> Assignment
Locate the line that contains "teapot: none [213,92,301,188]" in the entries below, then repeat it and every following line through the line that contains "spoon rest: present", exactly, and no others.

== Supplied information ==

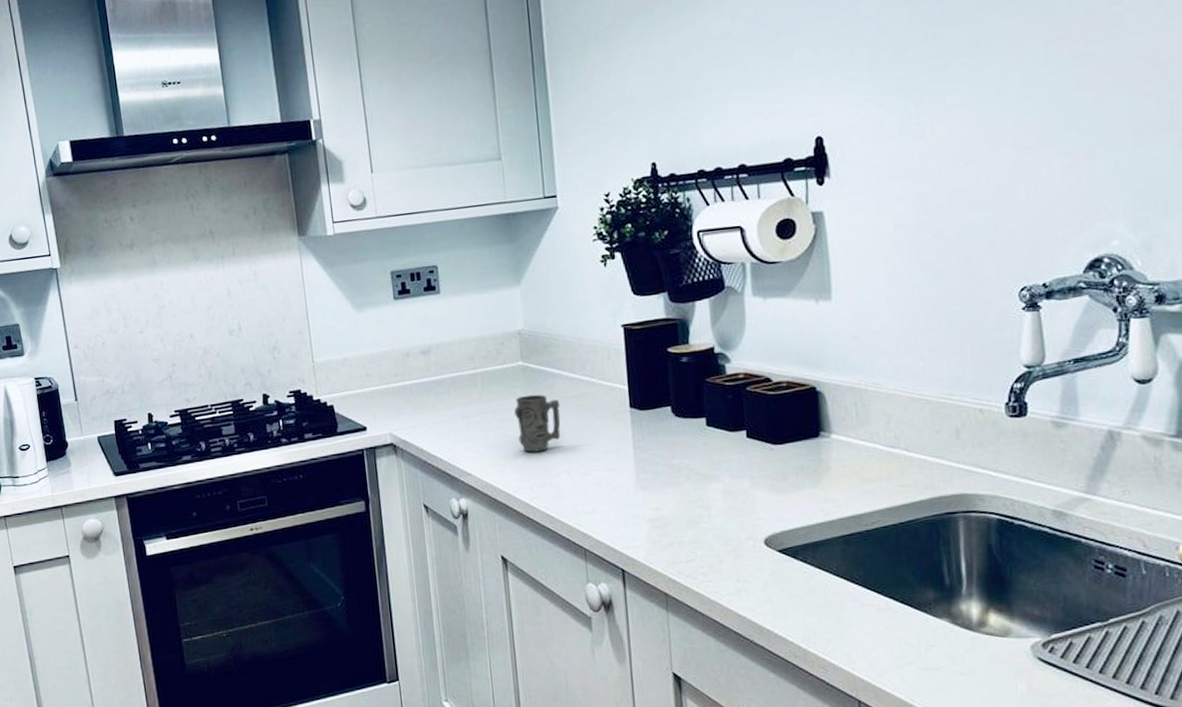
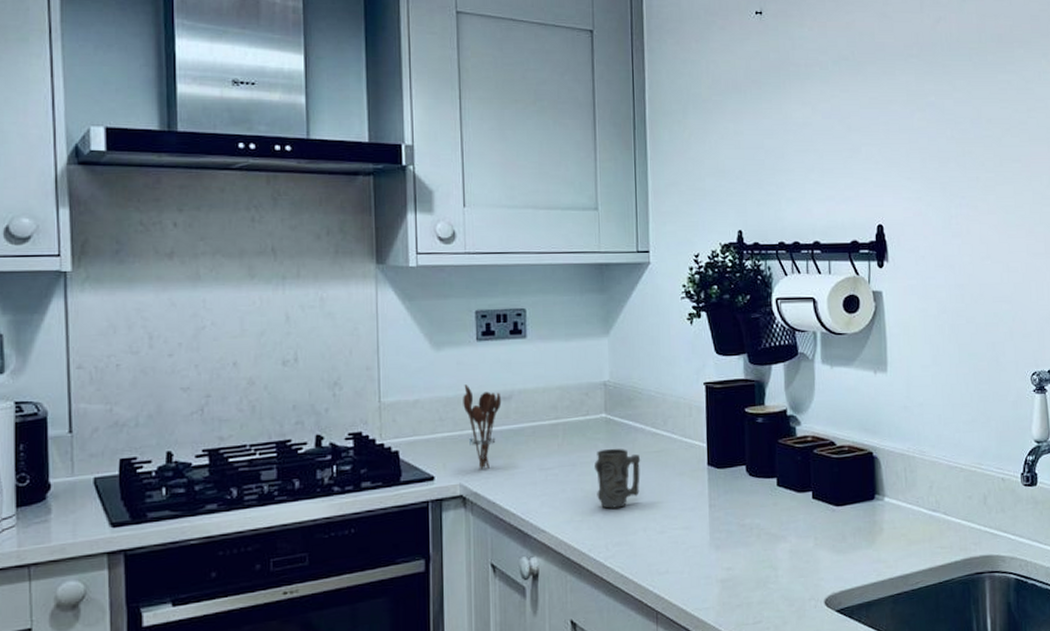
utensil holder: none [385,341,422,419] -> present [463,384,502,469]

===
== Supplied information ==

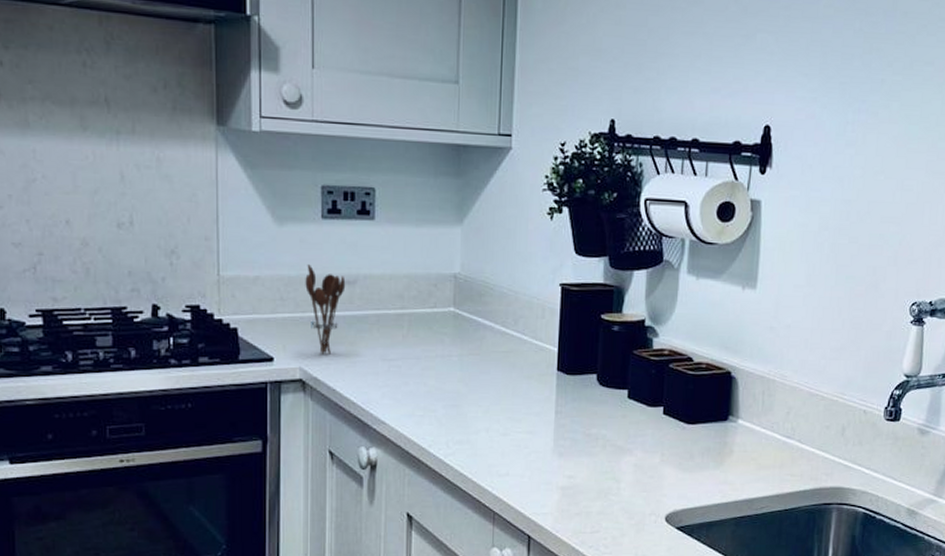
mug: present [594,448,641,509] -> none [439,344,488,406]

===
== Supplied information ==

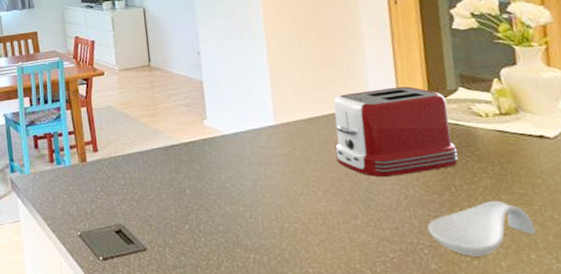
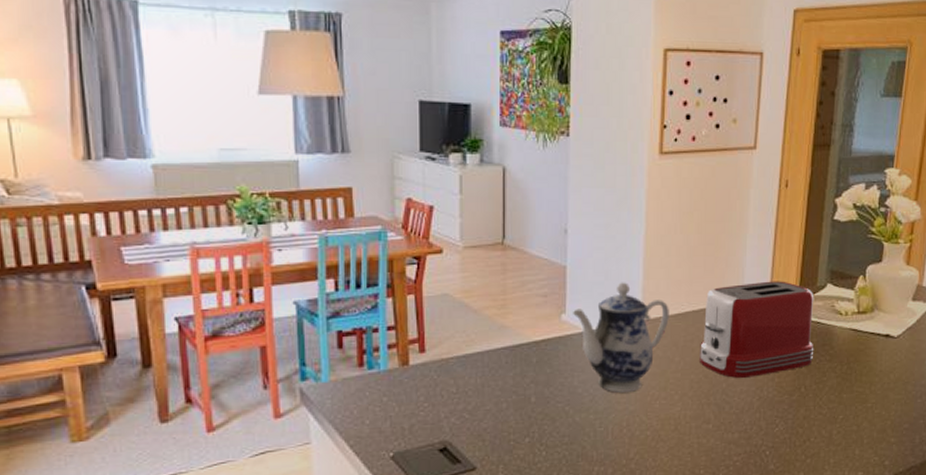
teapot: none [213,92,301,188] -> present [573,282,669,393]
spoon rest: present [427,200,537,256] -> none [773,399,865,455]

===

> Written response
teapot: none [213,92,301,188] -> present [573,282,669,393]
spoon rest: present [427,200,537,256] -> none [773,399,865,455]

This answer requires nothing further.